** Opening Data for this exercise block **
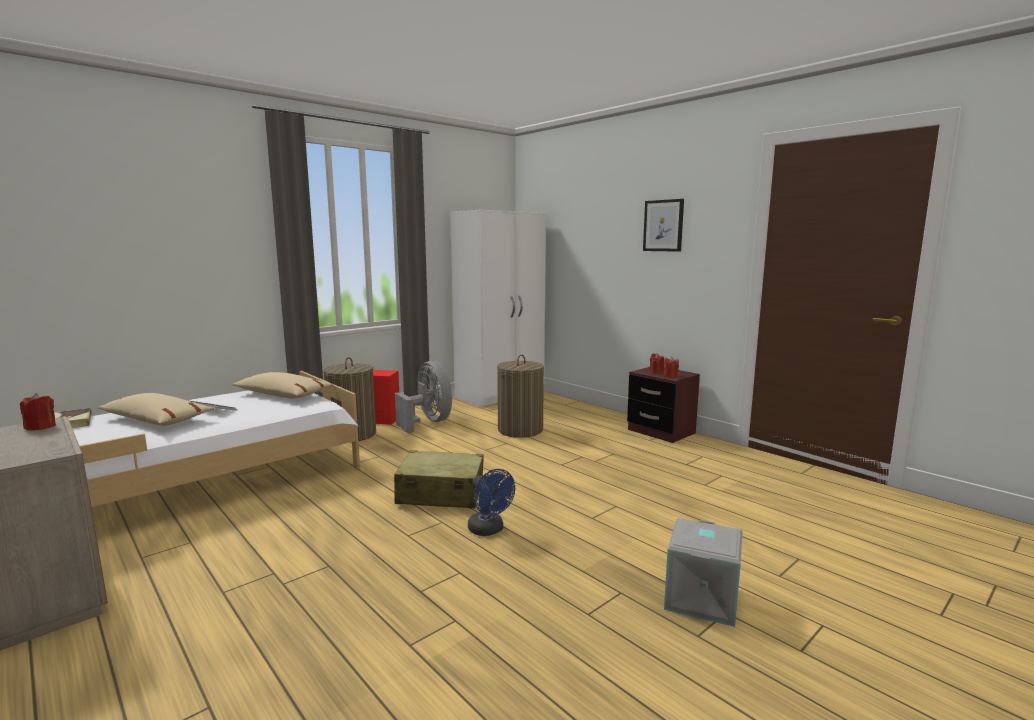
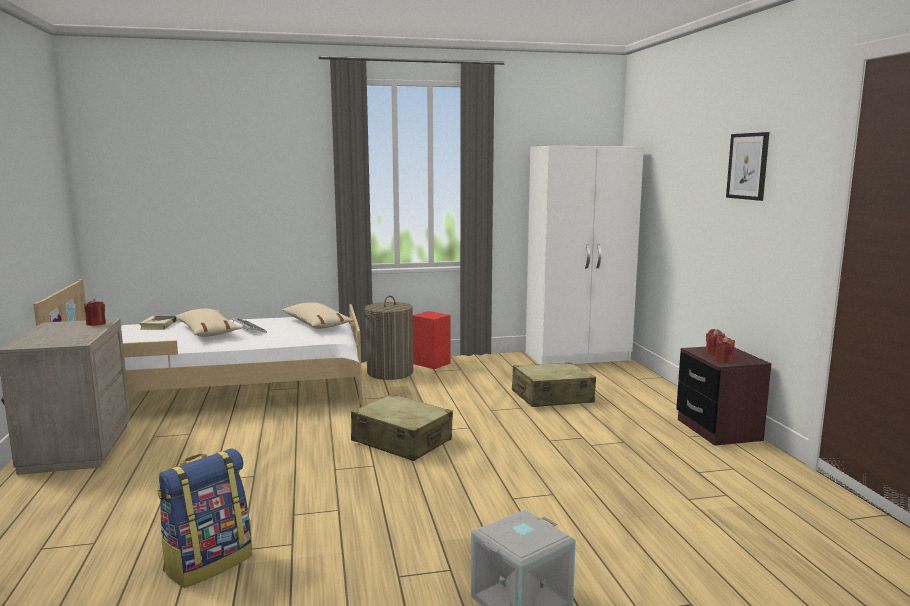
camera: 30 degrees right, 0 degrees up
grey fan [395,361,452,433] -> none
blue fan [468,469,515,536] -> none
laundry basket [497,354,544,438] -> beige suitcase [512,362,596,407]
none -> backpack [157,449,252,588]

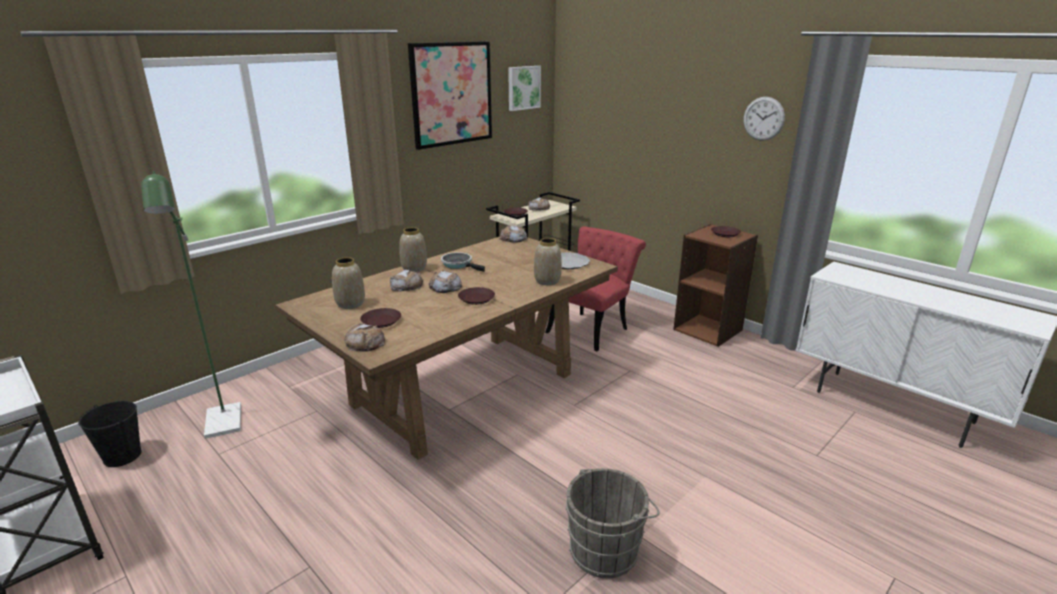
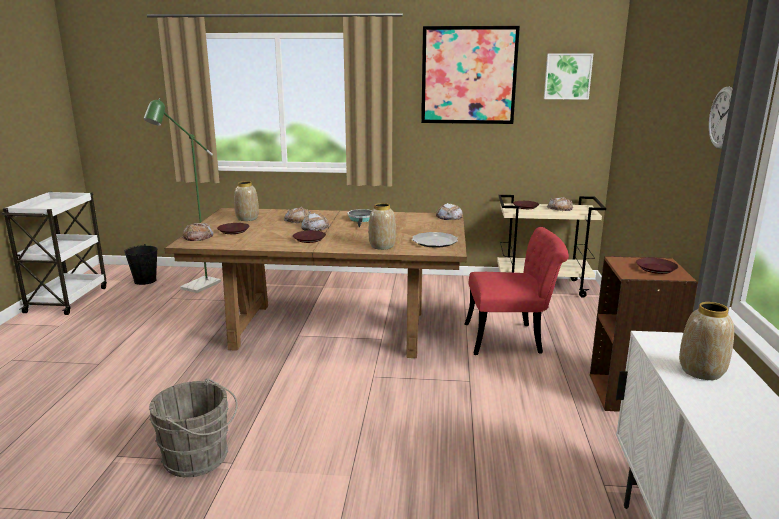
camera: 50 degrees right, 5 degrees down
vase [399,227,427,272] -> vase moved to [679,302,734,380]

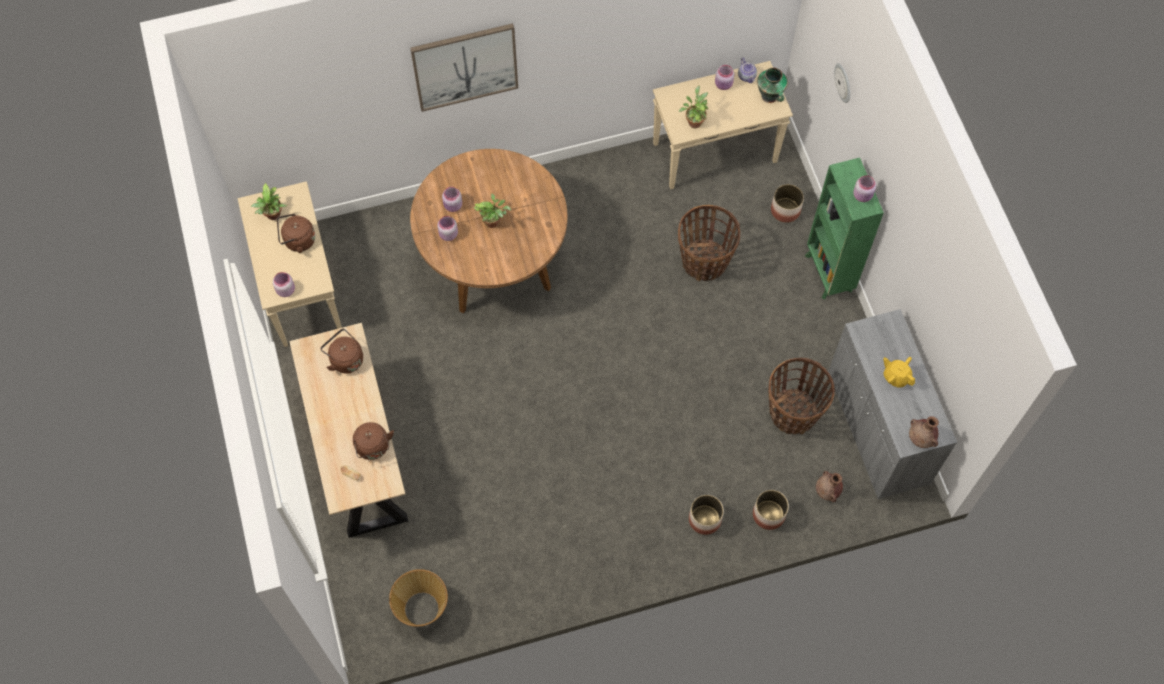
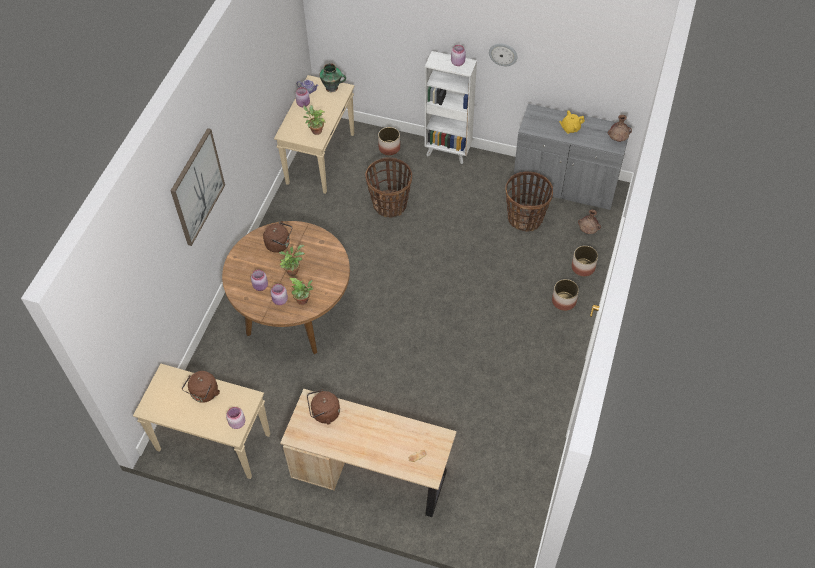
camera: 55 degrees left, 10 degrees down
potted plant [251,183,287,220] -> potted plant moved to [289,278,313,305]
brown kettle [353,422,394,460] -> brown kettle moved to [263,221,292,253]
basket [389,569,448,627] -> none
green bookcase [805,158,884,300] -> white bookcase [425,51,477,164]
wall clock [834,63,850,103] -> wall clock moved to [489,44,517,66]

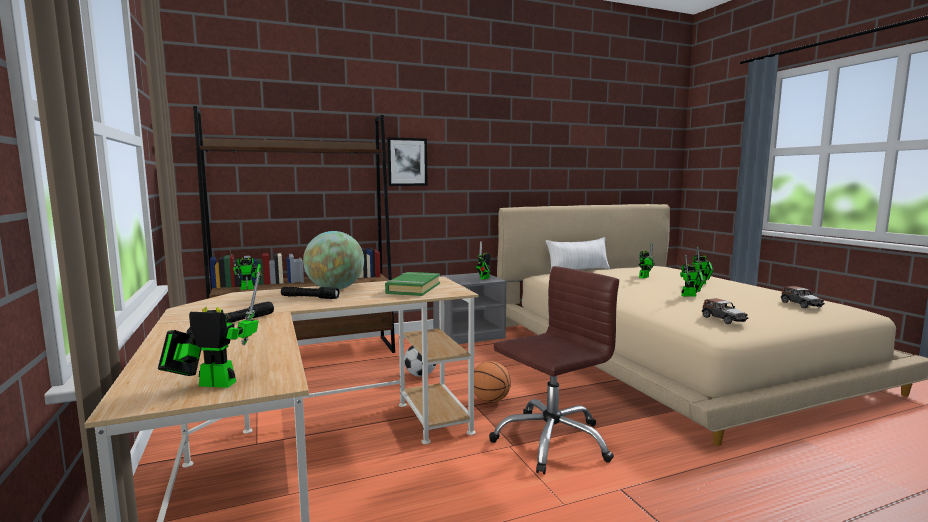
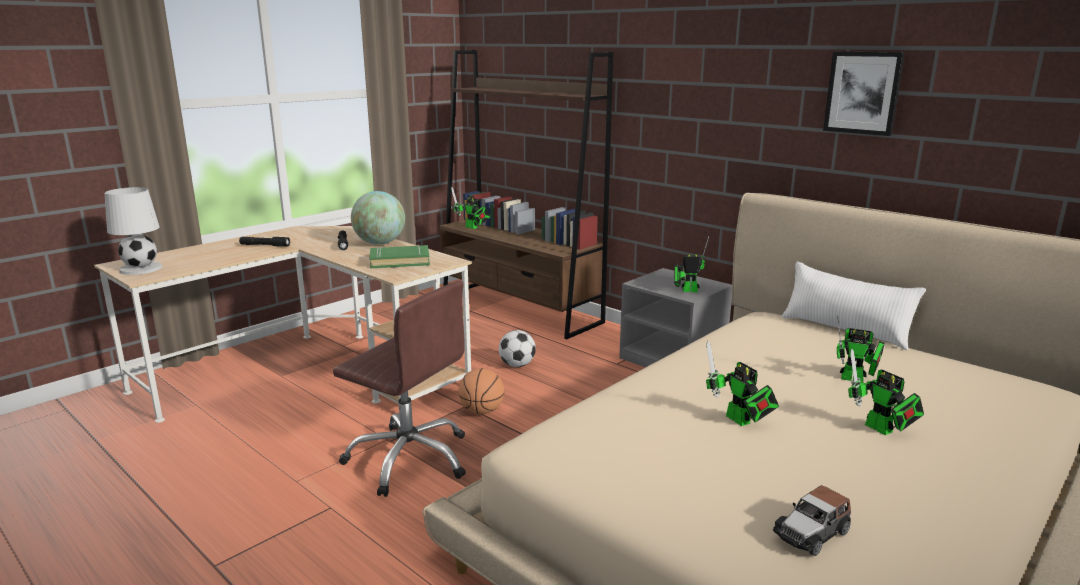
camera: 65 degrees right, 10 degrees up
toy robot [158,272,260,388] -> white table lamp [104,187,163,275]
picture [387,137,428,186] -> picture moved to [823,52,905,136]
toy car [702,298,748,324] -> none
** Closing Data for this exercise block **
• **Task directions**: Only the lines from the first line of the entries through the line containing "camera: 65 degrees right, 10 degrees up" should be output, exactly as they are, without pictures.

• **Output of the task**:
camera: 30 degrees right, 0 degrees up
grey fan [395,361,452,433] -> none
blue fan [468,469,515,536] -> none
laundry basket [497,354,544,438] -> beige suitcase [512,362,596,407]
none -> backpack [157,449,252,588]

camera: 50 degrees right, 5 degrees down
vase [399,227,427,272] -> vase moved to [679,302,734,380]

camera: 55 degrees left, 10 degrees down
potted plant [251,183,287,220] -> potted plant moved to [289,278,313,305]
brown kettle [353,422,394,460] -> brown kettle moved to [263,221,292,253]
basket [389,569,448,627] -> none
green bookcase [805,158,884,300] -> white bookcase [425,51,477,164]
wall clock [834,63,850,103] -> wall clock moved to [489,44,517,66]

camera: 65 degrees right, 10 degrees up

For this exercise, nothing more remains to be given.